[Start TEXT PASSAGE]

IMPORTANT NOTE: The parameters for "agc_ff" are based on the number of samples and are configured assuming a 48 kHz sample rate. If you choose a lower or higher sample rate, scale these numbers linearly as a starting point.

--profile (slow|fast) - This configures a "canned" profile for either slow of fast AGC.

--hangtime - hang time, in number of samples
--reference - a number between 0 and 1 (default 0.8) - the "target" value for the peak audio samples (e.g. 80% of full-scale)
--attack - A fraction, typically between 0.1 and 0.001 used to determine how quickly the AGC responds to the appearance of a strong signal: 0.1 is used for "fast" and 0.01 is used for "slow"
--decay - A fraction, like "--attack", but this is the "release" time - typically 10-100 times smaller in value
-- max - The "maximum" gain, default of 65535, that will be attained in the complete absence of signal. This functions like an "rf gain" control on an analog radio.
--initial - The "initial" gain upon start-up. Typically, this is 1: A high value (say 10000) would likely cause a brief "blast" of audio if a strong-ish signal were present.
--attackwait - This is the number of sample that the AGC should wait before AGC action occurs. This is used to prevent very brief noise spikes from "desensing" the receiver, but it can cause "clicking" on the leading edge of strong signals that suddenly appear.
--alpha - This is the parameter that determines the response of the low-pass filter used in the AGC's detection loop - a default value of 1.5 is typically sufficient.

Unlike some of the other csdr modules, one may pick and choose which parameter to use if we want to modify just one aspect of the AGC. Also, the current settings are displayed upon start-up, giving one a clue as to the ranges for these values. For example, with no parameters specified, the default AGC response is "fast" - which appears to be a bit too fast for my taste for even CW.

[End TEXT PASSAGE]

* [STATED EXERCISE]: In the notes on AGC parameters, which sample rate are the "agc_ff" parameters configured to assume?

[Start RECORD SET]

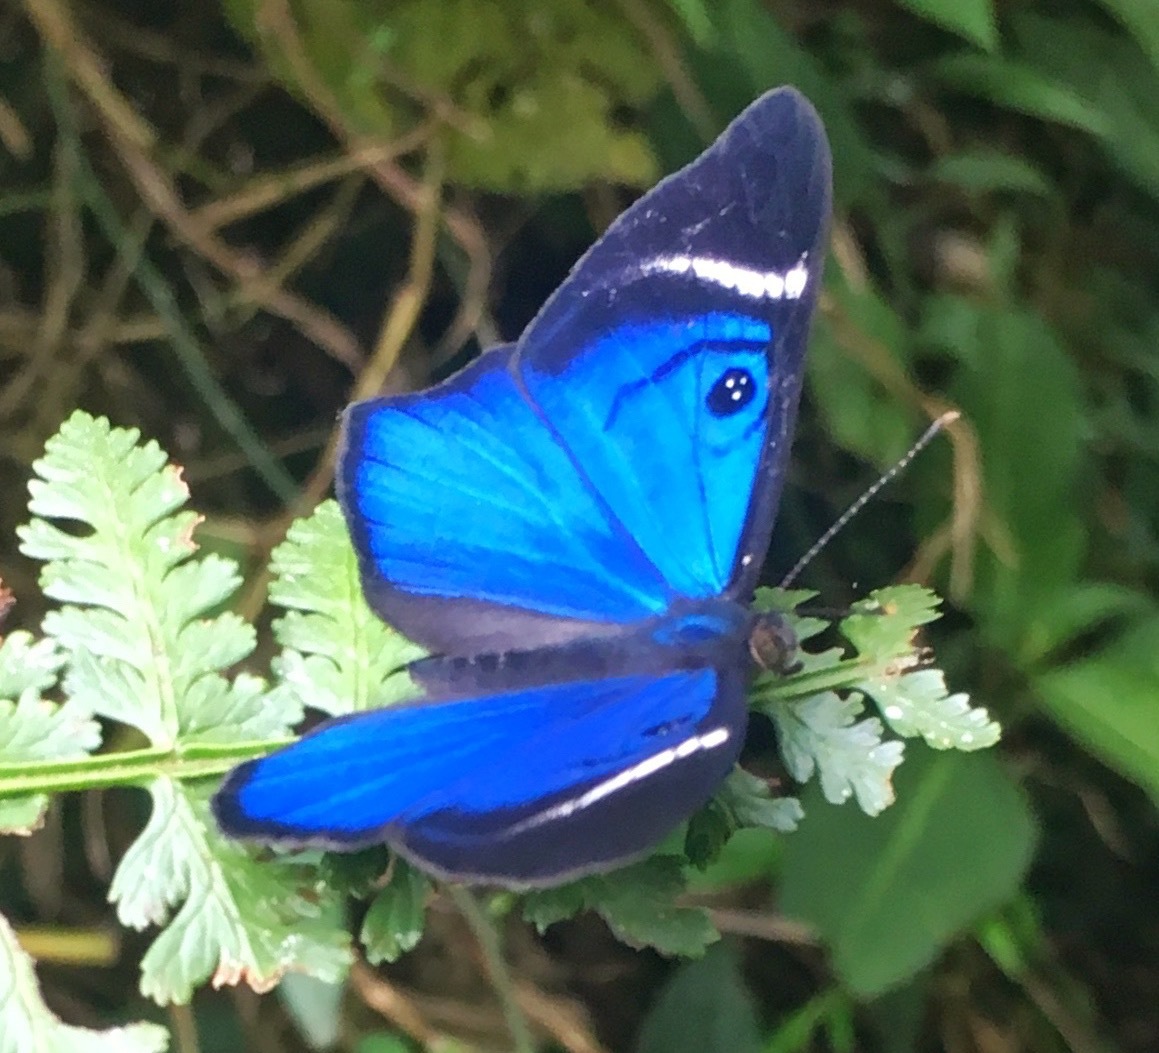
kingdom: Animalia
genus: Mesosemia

[End RECORD SET]
[Start RECORD SET]

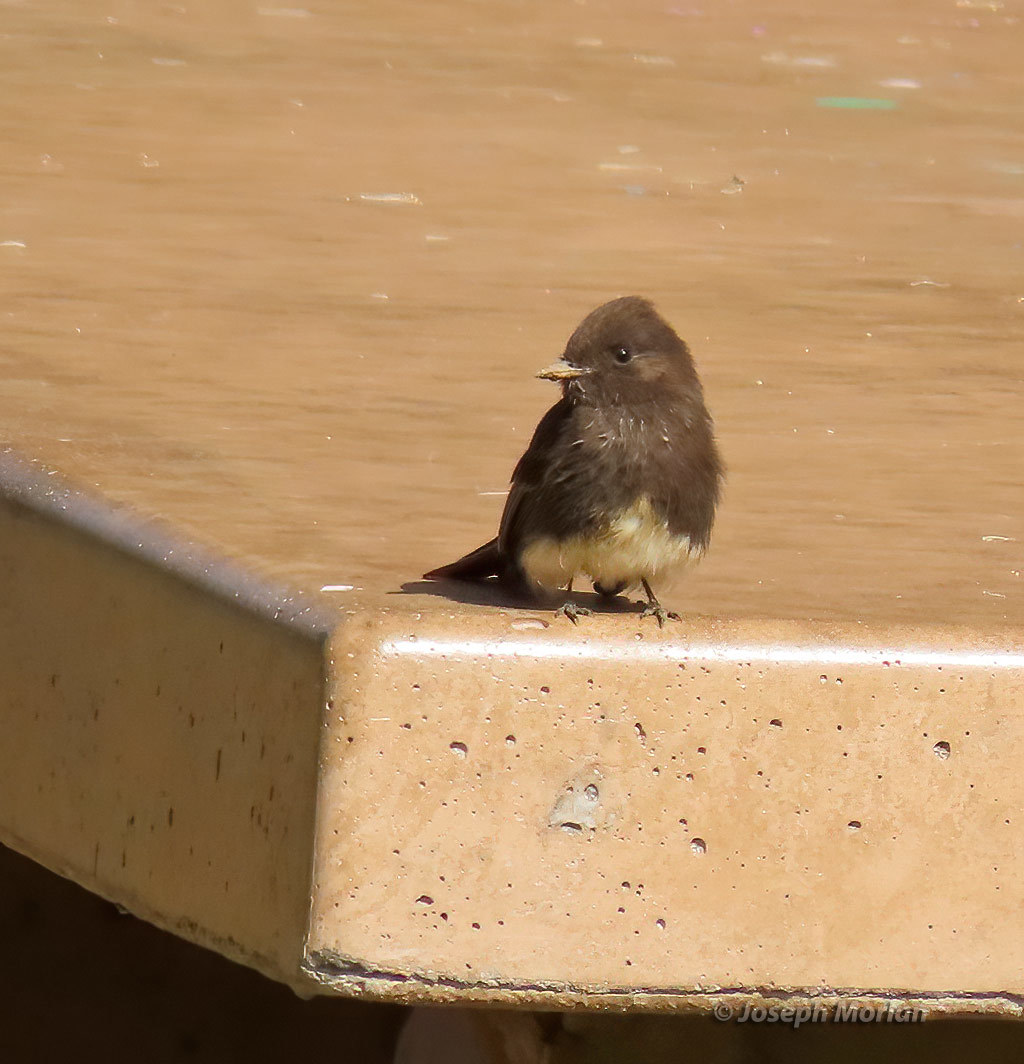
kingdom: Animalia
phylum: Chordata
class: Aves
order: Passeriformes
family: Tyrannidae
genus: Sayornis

[End RECORD SET]

* [RESULT FOR THIS EXERCISE]: A 48 kHz sample rate.